Bu tür davranışlar biraz da kültürel daralmanın işaretleridir. Etrafa bir bakıldığında bu daralmayı hemen her alanda fark etmek mümkündür. Başka kentlerde de elbette ki az-çok benzerleri vardır ama sanki bu kentte biraz daha fazla miktarda bu daralma mevcuttur. Bir kısım iş yerlerinde, caddelerde, meydanlarda hatta kurumlarda bile bunu görmek mümkündür, yani "dibine yakmayı" benimsemiş ve de kanıksamış bir hali var bu toplumun. Kenti, yeni ve oturaklı (!) isimler bulmakta zorlanan görüntüsünden kurtarmak gerektiğini, görülenlerin saygınlığını yitirmesinden endişelenerek ifade etmekte yarar görmekteyim. Bu vesileyle bunu da belirtmiş olarak bir yükten kurtulmuş ve birazcık da olsa hafiflemiş olduğumu da burada ifade etmiş olayım hiç değilse!

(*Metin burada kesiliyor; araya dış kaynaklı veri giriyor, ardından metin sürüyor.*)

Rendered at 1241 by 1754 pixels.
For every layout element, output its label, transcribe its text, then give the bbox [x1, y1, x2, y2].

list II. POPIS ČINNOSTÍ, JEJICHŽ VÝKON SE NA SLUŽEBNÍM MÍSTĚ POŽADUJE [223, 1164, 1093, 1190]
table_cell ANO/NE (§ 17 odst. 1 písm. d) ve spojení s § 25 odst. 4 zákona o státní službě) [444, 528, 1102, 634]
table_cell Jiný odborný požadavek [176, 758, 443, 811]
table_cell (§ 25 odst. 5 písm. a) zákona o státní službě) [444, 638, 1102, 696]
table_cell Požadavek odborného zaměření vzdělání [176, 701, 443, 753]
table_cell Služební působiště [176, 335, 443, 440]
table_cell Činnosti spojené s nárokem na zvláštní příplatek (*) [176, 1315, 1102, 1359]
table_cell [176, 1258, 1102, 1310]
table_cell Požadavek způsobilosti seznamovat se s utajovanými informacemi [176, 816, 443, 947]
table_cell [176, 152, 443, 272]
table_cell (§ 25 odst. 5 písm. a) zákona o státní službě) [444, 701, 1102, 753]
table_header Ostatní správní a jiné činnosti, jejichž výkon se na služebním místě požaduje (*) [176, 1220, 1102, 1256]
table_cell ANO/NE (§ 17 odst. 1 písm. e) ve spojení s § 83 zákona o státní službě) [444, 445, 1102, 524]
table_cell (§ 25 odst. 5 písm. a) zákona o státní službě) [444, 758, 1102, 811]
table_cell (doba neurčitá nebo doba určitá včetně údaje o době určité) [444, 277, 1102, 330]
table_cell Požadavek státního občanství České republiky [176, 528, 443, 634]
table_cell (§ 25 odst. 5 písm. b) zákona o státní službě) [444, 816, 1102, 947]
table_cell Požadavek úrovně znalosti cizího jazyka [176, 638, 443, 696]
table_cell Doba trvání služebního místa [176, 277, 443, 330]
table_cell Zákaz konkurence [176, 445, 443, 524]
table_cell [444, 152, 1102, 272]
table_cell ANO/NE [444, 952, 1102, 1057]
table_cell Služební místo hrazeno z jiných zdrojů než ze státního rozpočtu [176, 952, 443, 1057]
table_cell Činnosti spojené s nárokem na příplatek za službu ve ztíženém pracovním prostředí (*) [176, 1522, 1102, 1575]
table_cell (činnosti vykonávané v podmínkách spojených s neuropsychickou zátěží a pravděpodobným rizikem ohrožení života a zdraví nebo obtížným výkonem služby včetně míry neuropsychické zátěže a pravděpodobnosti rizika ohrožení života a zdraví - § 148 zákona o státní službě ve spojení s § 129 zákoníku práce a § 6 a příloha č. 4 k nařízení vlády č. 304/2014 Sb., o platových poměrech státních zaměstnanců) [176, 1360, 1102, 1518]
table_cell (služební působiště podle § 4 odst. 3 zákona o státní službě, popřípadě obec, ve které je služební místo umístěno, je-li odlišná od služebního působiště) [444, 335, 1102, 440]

Bu vurgudan sonra tekrar konuya dönecek olursak; masumane de olsa yaptıkları yanlışlıkla toplumu yaralayan zevatın, bu yaralayıcı yanlışlarından dönerek hem Sütçü İmam'a hem de kendilerine gösterecekleri saygınlıktan sevgi ve saygı çıkacağına, özellikle de kendilerine olan saygıyı artıracaklarına inanmaktayım. Özelleşmiş bir isim üzerinde tasarrufta bulunma hakkının da kimseye verilmiş bir hak olmadığını ayrıca hatırlatmakta yarar görüyorum. Halkla arası epeyce açılmış olan üniversitenin arasını biraz da siz açmayın!